═══ Given entries
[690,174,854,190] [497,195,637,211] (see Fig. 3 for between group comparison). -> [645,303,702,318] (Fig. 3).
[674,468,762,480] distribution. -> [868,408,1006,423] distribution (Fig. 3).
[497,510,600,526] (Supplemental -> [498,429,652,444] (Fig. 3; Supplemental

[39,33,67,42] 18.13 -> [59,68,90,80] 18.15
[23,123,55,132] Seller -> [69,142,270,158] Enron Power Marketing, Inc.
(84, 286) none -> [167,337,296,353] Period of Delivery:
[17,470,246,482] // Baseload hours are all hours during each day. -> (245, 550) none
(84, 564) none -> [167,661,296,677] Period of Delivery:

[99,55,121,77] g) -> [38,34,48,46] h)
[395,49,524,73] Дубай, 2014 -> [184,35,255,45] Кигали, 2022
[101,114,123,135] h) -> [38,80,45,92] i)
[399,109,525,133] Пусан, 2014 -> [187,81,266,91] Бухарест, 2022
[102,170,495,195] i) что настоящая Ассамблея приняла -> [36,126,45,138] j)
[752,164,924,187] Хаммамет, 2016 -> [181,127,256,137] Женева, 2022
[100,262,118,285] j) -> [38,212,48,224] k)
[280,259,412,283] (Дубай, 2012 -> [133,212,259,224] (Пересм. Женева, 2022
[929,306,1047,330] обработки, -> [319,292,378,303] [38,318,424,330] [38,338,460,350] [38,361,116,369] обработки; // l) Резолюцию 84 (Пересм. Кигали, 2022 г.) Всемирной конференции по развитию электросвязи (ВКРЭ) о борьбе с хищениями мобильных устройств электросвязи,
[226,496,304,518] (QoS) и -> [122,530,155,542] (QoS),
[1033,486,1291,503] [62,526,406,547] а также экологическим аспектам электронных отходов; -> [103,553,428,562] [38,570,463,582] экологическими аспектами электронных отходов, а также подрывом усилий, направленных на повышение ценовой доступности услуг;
══════
About this task: Print all the data exactly as shown above.

Exercise output:
[690,174,854,190] [497,195,637,211] (see Fig. 3 for between group comparison). -> [645,303,702,318] (Fig. 3).
[674,468,762,480] distribution. -> [868,408,1006,423] distribution (Fig. 3).
[497,510,600,526] (Supplemental -> [498,429,652,444] (Fig. 3; Supplemental

[39,33,67,42] 18.13 -> [59,68,90,80] 18.15
[23,123,55,132] Seller -> [69,142,270,158] Enron Power Marketing, Inc.
(84, 286) none -> [167,337,296,353] Period of Delivery:
[17,470,246,482] // Baseload hours are all hours during each day. -> (245, 550) none
(84, 564) none -> [167,661,296,677] Period of Delivery:

[99,55,121,77] g) -> [38,34,48,46] h)
[395,49,524,73] Дубай, 2014 -> [184,35,255,45] Кигали, 2022
[101,114,123,135] h) -> [38,80,45,92] i)
[399,109,525,133] Пусан, 2014 -> [187,81,266,91] Бухарест, 2022
[102,170,495,195] i) что настоящая Ассамблея приняла -> [36,126,45,138] j)
[752,164,924,187] Хаммамет, 2016 -> [181,127,256,137] Женева, 2022
[100,262,118,285] j) -> [38,212,48,224] k)
[280,259,412,283] (Дубай, 2012 -> [133,212,259,224] (Пересм. Женева, 2022
[929,306,1047,330] обработки, -> [319,292,378,303] [38,318,424,330] [38,338,460,350] [38,361,116,369] обработки; // l) Резолюцию 84 (Пересм. Кигали, 2022 г.) Всемирной конференции по развитию электросвязи (ВКРЭ) о борьбе с хищениями мобильных устройств электросвязи,
[226,496,304,518] (QoS) и -> [122,530,155,542] (QoS),
[1033,486,1291,503] [62,526,406,547] а также экологическим аспектам электронных отходов; -> [103,553,428,562] [38,570,463,582] экологическими аспектами электронных отходов, а также подрывом усилий, направленных на повышение ценовой доступности услуг;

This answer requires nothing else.